As I may have mentioned before, I have been living the life of a vagabond for the past five years. I am currently in Sweden, and although this has been my home base for a while now, in some ways I still feel like a vagabond because of all the travel I get to do, and the fact that most of my friends are also vagabonds who are leaving Sweden as quickly as they enter.
One of my first experiences abroad was five years ago when I lived for four and half months in Germany. There I became close with many people, and when it was my time to leave, I was really torn. I thought, how can I go on with my life without these people? Even ones with whom I didn’t spend so much time were a part of this “family” that I would miss. Aside from a few sparse reunions in the years following, I am only in regular contact now with one person from that experience: my husband who I met there. After some reflection and maturity I have come to the realization that many people, no matter where I live, come in and out of my life in the same way. Only the ones with whom I have a deep connection manage to last.
Now, when people are crying as they say goodbye to me, when we have only spent a few partying nights together, I understand their feeling of loss, but in experience I cannot feel the same way. I know that in a few months I may miss their presence, but I doubt there will be a deep sense of longing in the same way I may miss a family member or best friend.
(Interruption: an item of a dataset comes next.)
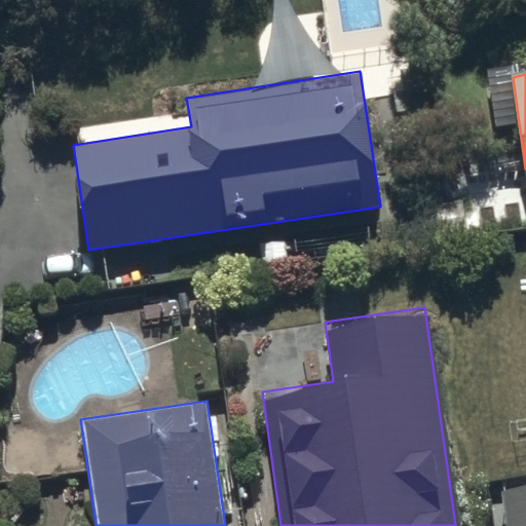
[(525,525),(525,485),(499,489),(503,525),(525,525)]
Yet there are a few people, those precious few, that their absence leaves me nearly devastated. Some people with whom I only spent a few nights. These ones that make me question my vagabond lifestyle. The ones who give me tears even months after they leave.
I now sit here and question my friendship levels by using these people as a threshold. How can I enjoy my current circle of friends when I know that this deep connection is not there in the same way as the ones who are countries away? And with the ones here to whom I feel really close, I am dreading the time when we must part, which will definitely happen in the coming year or two. A solution of course is to enjoy the moments, the now. But my highly emotional core never forgets.
And I sit here, with my heart in pieces across the world, almost with the fear of not giving any more pieces. But it is not that simple. It is not a choice. I cannot resist the magnetism of a person with whom I can feel totally comfortable to be myself. These people land in my life without notice, and there will certainly be people in the future doing the same, that I haven’t met yet. Luckily my heart does not get smaller as I give pieces away. The few people that get a piece never lose it.